All this means that consumer confidence has literally exploded as soon as pubs, restaurants and non-essential shops reopened a few weeks ago: the number of people who have had lunch or dinner at a restaurant in the UK in the last month is 75% in more than the levels of the same period two years ago, well before the outbreak of the Coronavirus emergency. The use of public transport is at its highest since March 2020, while retail sales are currently + 10% compared to pre-pandemic levels, with peaks especially in the apparel and footwear sectors. In short, it appears to be facing the largest growth in the British private sector since the late 1990s, the Guardian points out. While the British Confindustria CBI recorded such a high confidence index in the manufacturing sector that it hasn’t been seen since 1973.

This recovery obviously has a cost. During the pandemic, the British public debt broke through 100%, growing by over 20 points, precisely to support workers and businesses, with excellent results as we said. In April 2021 alone, the UK government borrowed nearly £ 32 billion, which is 16 billion less than a year ago when the pandemic had just begun. This has already had a first consequence: a small increase in taxes, which could increase even more in the years to come, especially towards the richest and multinationals. In short, Boris Johnson’s United Kingdom seems to have a great advantage over other Western countries in terms of returning to satisfactory economic levels. However, there are still some question marks.

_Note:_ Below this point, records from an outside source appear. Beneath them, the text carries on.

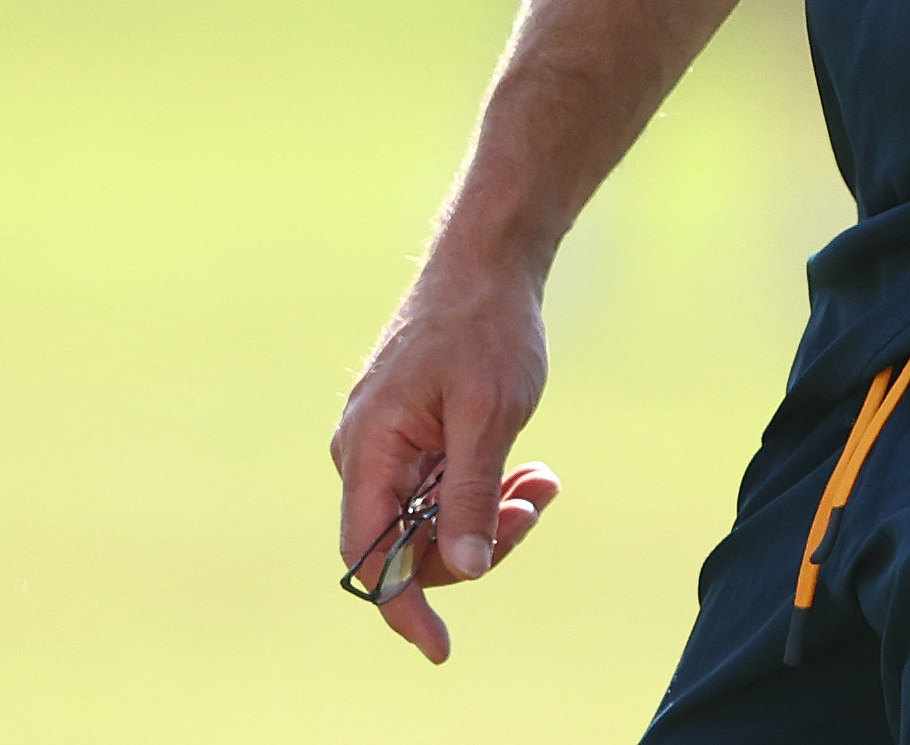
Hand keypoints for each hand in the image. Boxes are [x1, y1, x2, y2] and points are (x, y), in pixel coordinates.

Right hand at [331, 256, 561, 662]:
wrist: (490, 261)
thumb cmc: (485, 327)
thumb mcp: (489, 415)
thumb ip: (471, 494)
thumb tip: (465, 571)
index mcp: (367, 450)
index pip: (369, 558)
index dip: (403, 607)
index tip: (441, 648)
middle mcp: (365, 454)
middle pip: (409, 544)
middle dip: (476, 541)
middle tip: (534, 506)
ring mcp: (388, 445)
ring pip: (433, 518)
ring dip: (492, 514)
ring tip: (544, 482)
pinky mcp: (414, 436)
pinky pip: (444, 488)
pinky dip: (489, 488)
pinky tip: (535, 471)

According to a study by the Oxford Martin School, reported by the FT, a lot of money and skyrocketing consumption are not enough in the long term, as they would be worth only 0.4% of GDP growth, while British and Western productivity over the decade before Covid it was relatively low, with low growth rates. For this, as the “Cbi” Confindustria has asked, tax reforms, deregulation, more innovation and an even more decisive push towards the goal of zero emissions are needed to make the British economy after Brexit seriously competitive: stuff that would trigger around 800 billion euros of additional economic growth, according to the CBI. Then there is inflation, which doubled to 1.5% in April in the UK, close to the 2% warning level, due to the steep rise in commodity costs. As a result, the Bank of England could raise rates, now at their lowest, and thereby limit the flow of money from banks into society.

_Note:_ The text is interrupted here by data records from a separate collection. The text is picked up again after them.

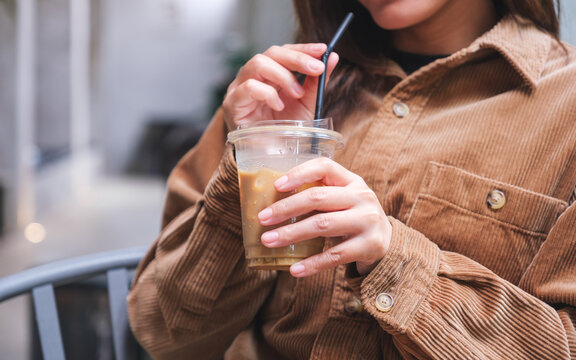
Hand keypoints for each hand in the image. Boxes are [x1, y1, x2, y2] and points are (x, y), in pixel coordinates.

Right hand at [222, 43, 338, 130]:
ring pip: (258, 63)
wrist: (269, 157)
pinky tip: (279, 105)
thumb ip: (316, 82)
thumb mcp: (306, 104)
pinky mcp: (233, 103)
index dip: (303, 48)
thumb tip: (333, 58)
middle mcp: (253, 76)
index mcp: (269, 74)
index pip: (284, 52)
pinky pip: (249, 87)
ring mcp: (240, 87)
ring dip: (283, 76)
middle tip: (316, 69)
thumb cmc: (283, 130)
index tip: (323, 50)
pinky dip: (268, 93)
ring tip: (297, 93)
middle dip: (297, 58)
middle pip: (271, 53)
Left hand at [257, 158, 391, 276]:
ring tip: (268, 241)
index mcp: (352, 181)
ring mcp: (367, 221)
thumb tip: (271, 204)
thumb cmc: (352, 216)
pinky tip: (294, 269)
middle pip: (318, 198)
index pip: (325, 167)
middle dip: (286, 208)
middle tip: (262, 218)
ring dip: (291, 234)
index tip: (277, 185)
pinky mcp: (369, 246)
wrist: (388, 242)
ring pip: (322, 225)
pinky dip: (312, 263)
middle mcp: (362, 197)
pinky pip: (335, 255)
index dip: (299, 173)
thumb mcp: (343, 199)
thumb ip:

In short, the road is long. Research by the think tank Resolution Foundation and the London School of Economics speak of “Italy risk” for the United Kingdom. That is, that the British economy, despite this boom in recent months, can become anemic and snail “like the Italian one.” There are five risks: smart working that would put a strain on the labor market, the long-term consequences of Brexit , too slowed an ecological revolution, too fast automation and innovation that could jeopardize one in seven jobs in the UK in the next 15-20 years and finally an increasingly aging UK population. notably, the great recovery undertaken so far by the government of Boris Johnson.